Patricio Guzmán
(sortie le 23/11/22)
Octobre 2019, le Chili s’apprête à vivre sa plus grande révolution depuis celle qui avait abouti, en 1970, à l’élection du socialiste Salvador Allende. Alors que les espoirs de tout un peuple s’étaient finalement effondrés en 1973, après le coup d’état du Général Pinochet (aidé des États-Unis) et la longue dictature qui en avait suivi, un souffle de liberté balaie à nouveau les rues de Santiago.
Répondant à l’appel d’une nation qu’il n’a jamais vraiment pu quitter, Patricio Guzmán se rend sur place pour y filmer un documentaire. Il faut dire que le réalisateur est intimement lié à l’histoire du Chili, dont il a filmé les premières étincelles de révolte dans les années 60 jusqu’aux télescopes surpuissants du XXIe siècle dans le désert d’Atacama, en passant par les combats menés par l’Église catholique pour les droits de l’Homme à la fin des années 80.
En fait, la grande majorité de sa filmographie est dédiée à l’histoire de son pays d’origine, faisant donc de lui la référence mondiale du documentaire en la matière. Ce statut et cette connaissance si profonde du pays assurent-ils pour autant la qualité du long-métrage ?
Celui-ci se compose d’une succession d’interviews, entrecoupées d’images de la révolution tournées par le cinéaste, et propose un documentaire très simple dans son format et sa réalisation. Alors que l’on connaît la proximité de Patricio Guzmán avec le sujet, on s’étonne presque de l’impersonnalité du film qui ressemble au final plus au reportage d’un média mainstream, où la passion révolutionnaire ne repose que sur le fond des images et des personnes interviewées.

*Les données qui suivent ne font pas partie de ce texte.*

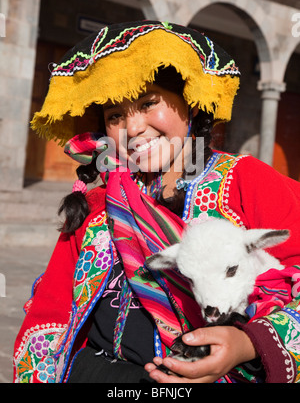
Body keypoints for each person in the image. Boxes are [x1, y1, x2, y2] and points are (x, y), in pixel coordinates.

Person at [13, 20, 300, 384]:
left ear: (191, 105)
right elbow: (50, 313)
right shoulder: (98, 203)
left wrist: (246, 344)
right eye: (115, 116)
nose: (132, 129)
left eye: (148, 103)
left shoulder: (246, 180)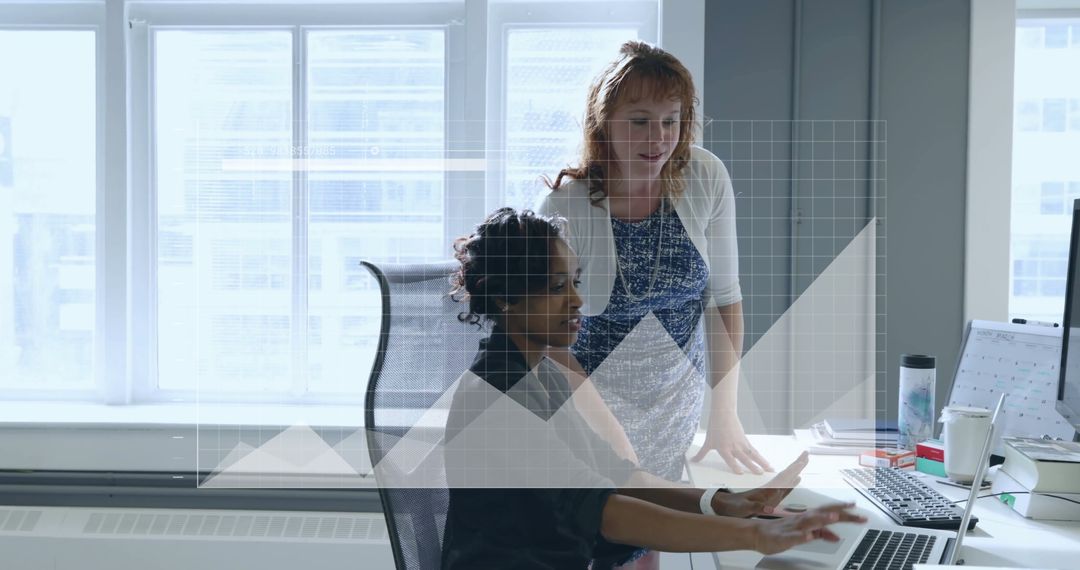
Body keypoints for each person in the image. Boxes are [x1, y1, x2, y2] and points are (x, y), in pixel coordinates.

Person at [440, 208, 864, 570]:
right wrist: (753, 534)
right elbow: (601, 510)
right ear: (504, 298)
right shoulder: (496, 395)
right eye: (556, 287)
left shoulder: (539, 373)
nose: (576, 301)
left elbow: (614, 473)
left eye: (575, 282)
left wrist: (722, 501)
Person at [536, 40, 768, 477]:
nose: (658, 138)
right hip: (584, 407)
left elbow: (725, 302)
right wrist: (615, 441)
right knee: (591, 535)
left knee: (653, 536)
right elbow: (547, 342)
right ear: (602, 124)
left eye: (670, 121)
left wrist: (724, 413)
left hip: (673, 408)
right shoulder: (566, 207)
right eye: (640, 121)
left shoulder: (706, 177)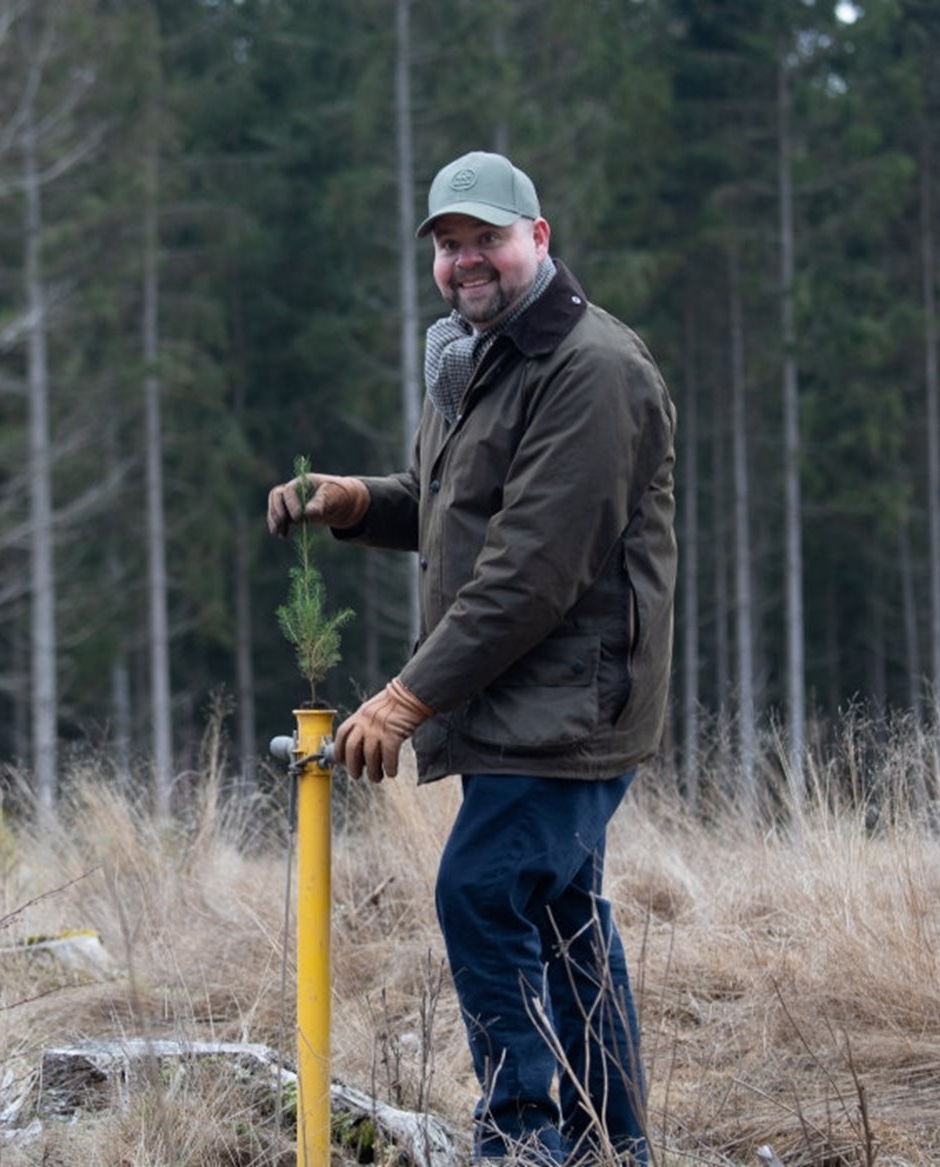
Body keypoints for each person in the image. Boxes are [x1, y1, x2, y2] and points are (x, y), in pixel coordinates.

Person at [266, 150, 675, 1165]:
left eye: (483, 239)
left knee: (480, 890)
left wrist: (401, 701)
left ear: (537, 240)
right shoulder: (471, 354)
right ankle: (607, 1142)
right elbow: (454, 510)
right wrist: (358, 503)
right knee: (560, 911)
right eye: (447, 247)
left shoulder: (593, 370)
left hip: (573, 699)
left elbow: (529, 573)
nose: (463, 262)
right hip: (515, 697)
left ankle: (522, 1140)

La confusion est d’autant plus grande que le film montre très vite les manifestations et leurs dérives inévitables, sans que le spectateur lambda ait toutes les cartes en main pour les comprendre. Il aura donc pour premier réflexe de se demander si la violence qu’il observe n’est pas démesurée, si elle est vraiment justifiée… Vraie décision du réalisateur ou oubli que le public, en dehors du Chili, n’est évidemment pas aussi investi dans ce combat que lui ?
On comprend heureusement au fil du film, grâce aux témoignages poignants de citoyennes chiliennes, les enjeux de la révolte et l’on recolle petit à petit les morceaux d’une situation complexe. Plus de pouvoir au peuple, une vie plus digne, une meilleure éducation, un meilleur système de santé, la fin des violences policières… Les revendications du peuple sont nombreuses et relèvent pourtant de l’évidence du droit humain.
Surtout, de part l’importante mobilisation des femmes dans la révolte, celle-ci prend une dimension féministe. Le chant « Le violeur, c’est toi ! », accompagné par sa chorégraphie, a été repris au-delà des frontières chiliennes, donnant une résonance internationale et moderne au conflit. Et c’est là que réside la plus grande force du film: en ne faisant intervenir que des femmes révolutionnaires dans ses interviews, chaque idée défendue prend des couleurs féministes et inspire nos propres combats sociétaux.
On trouve également, au cœur de la révolte, des symboles que Patricio Guzmán sait repérer et mettre en valeur, à l’image de manifestants la main sur l’œil pour représenter la blessure la plus répandue chez les victimes de violences policières. Il y a aussi les manifestantes, qui malgré les tenues guerrières, affirment leur féminité et la place centrale de la femme dans le renouveau du Chili en arborant des fleurs ou du rose sur des équipements quasi-militaires.
On regrettera néanmoins l’absence d’interview de politiciennes ou de policières, pour ouvrir un peu les horizons de la réflexion. Car, même s’il ne fait aucun doute que la révolution est parfaitement légitime, le documentaire prend des airs un peu trop partisans et manichéens qui desservent son message.
En conclusion, Patricio Guzmán relate, aux travers de femmes impressionnantes de courage, la lutte d’un peuple qui devrait inspirer les foules du monde entier, mais le film peine à suffisamment donner les clefs aux non initiés pour en comprendre les subtilités.